Vista à luz da produção em joalharia contemporânea no panorama nacional, Dantas é um caso isolado e, fruto de uma produção morosa e relativamente pequena, também porque participa em poucas exposições, até aqui por solicitação ou concurso, como é exemplo o Premio Fundazione Cominelli em 2012, o seu trabalho tem uma visibilidade escassa, mesmo entre colegas joalheiros.

Talvez por esta razão os seus objectos ganhem um carácter mais misterioso e individual, encriptados num imaginário próprio, difícil de descodificar, frequentemente próximo do imaginário surrealista, que a artista não confirma nem desmente. Na procura de uma estratégia que reúna algumas preocupações pessoais, diz-nos: “Gosto de fazer esculturas ou peças tridimensionais que se possam transportar para o corpo ou servir como acessório, criar a ilusão que possa ser uma peça de joalharia... Por exemplo, esta peça desmonta-se e parte dela pode ser usada como joalharia, mas essas peças voltam a juntar-se para serem um único objecto.
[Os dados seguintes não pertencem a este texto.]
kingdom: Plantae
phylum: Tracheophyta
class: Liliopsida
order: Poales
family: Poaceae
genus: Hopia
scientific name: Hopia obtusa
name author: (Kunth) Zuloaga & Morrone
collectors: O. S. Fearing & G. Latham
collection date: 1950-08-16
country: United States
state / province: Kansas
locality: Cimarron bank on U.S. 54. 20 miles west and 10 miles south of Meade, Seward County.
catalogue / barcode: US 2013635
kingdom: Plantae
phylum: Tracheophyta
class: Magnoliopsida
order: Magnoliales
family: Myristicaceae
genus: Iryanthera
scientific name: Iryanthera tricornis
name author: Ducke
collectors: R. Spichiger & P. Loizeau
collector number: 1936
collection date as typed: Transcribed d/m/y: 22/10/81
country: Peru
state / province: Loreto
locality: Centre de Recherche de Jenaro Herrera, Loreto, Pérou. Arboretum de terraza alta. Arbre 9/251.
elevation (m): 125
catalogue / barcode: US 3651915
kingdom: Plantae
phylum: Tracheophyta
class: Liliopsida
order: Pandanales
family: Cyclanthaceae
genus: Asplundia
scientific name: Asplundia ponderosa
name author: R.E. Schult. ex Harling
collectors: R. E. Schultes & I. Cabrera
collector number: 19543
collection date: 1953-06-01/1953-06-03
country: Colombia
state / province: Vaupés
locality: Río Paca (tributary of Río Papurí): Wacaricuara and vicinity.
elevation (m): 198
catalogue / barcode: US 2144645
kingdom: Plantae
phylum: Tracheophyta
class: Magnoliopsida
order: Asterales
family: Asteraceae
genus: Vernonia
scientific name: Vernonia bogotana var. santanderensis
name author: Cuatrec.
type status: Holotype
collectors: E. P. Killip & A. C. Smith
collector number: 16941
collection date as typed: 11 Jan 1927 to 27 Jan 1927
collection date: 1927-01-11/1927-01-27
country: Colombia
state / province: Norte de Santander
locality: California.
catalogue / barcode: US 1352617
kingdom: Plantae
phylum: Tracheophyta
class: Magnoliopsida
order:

Gosto de dar mais que uma solução à peça, de não a limitar a uma única função”. Por vezes o mesmo objecto, que parte de um desenho com carácter de estudo, é uma escultura que se desmonta para que um desses módulos seja passível de ser usado como acessório no corpo.

Dado estes planos desdobrados – o desenho, o objecto que se desmonta, a peça de joalharia, e quando lhe pergunto sobre como pensa na montagem de uma exposição, na reunião dos vários objectos no mesmo lugar expositivo, e também na validade dos desenhos esquiva-se, justificando-se dizendo que “...para já não estou a pensar em como apresentar, estou a construir...”. Digamos que parece sentir-se responsável por uma tarefa interminável, a infinita possibilidade de promover um encontro entre aqueles materiais vizinhos, vindos de muitas partes diferentes, tempos e lugares, uma preocupação ou necessidade eminente, contínua.

Tem sempre uma narrativa para os seus trabalhos e cada peça conta uma história, mas Dantas evita dizê-lo, não a oferece ao público, deixando para o usufruidor a tarefa de descodificar aquilo que tem entre mãos. Ainda assim, nas peças que se assumem jóias, tem a preocupação de cruzar as formas e os materiais com o cuidado técnico e funcional do objecto e mantém essa característica visível, desejável.

A técnica é um componente importante e o metal é o esqueleto que segura a soma das partes de uma jóia fabricada por Dantas.

Sobre uma possível colaboração com a indústria, gostaria de desenvolver ideias para objectos funcionais em prata, de dimensões grandes, desenhando peças em parceria com os nossos industriais.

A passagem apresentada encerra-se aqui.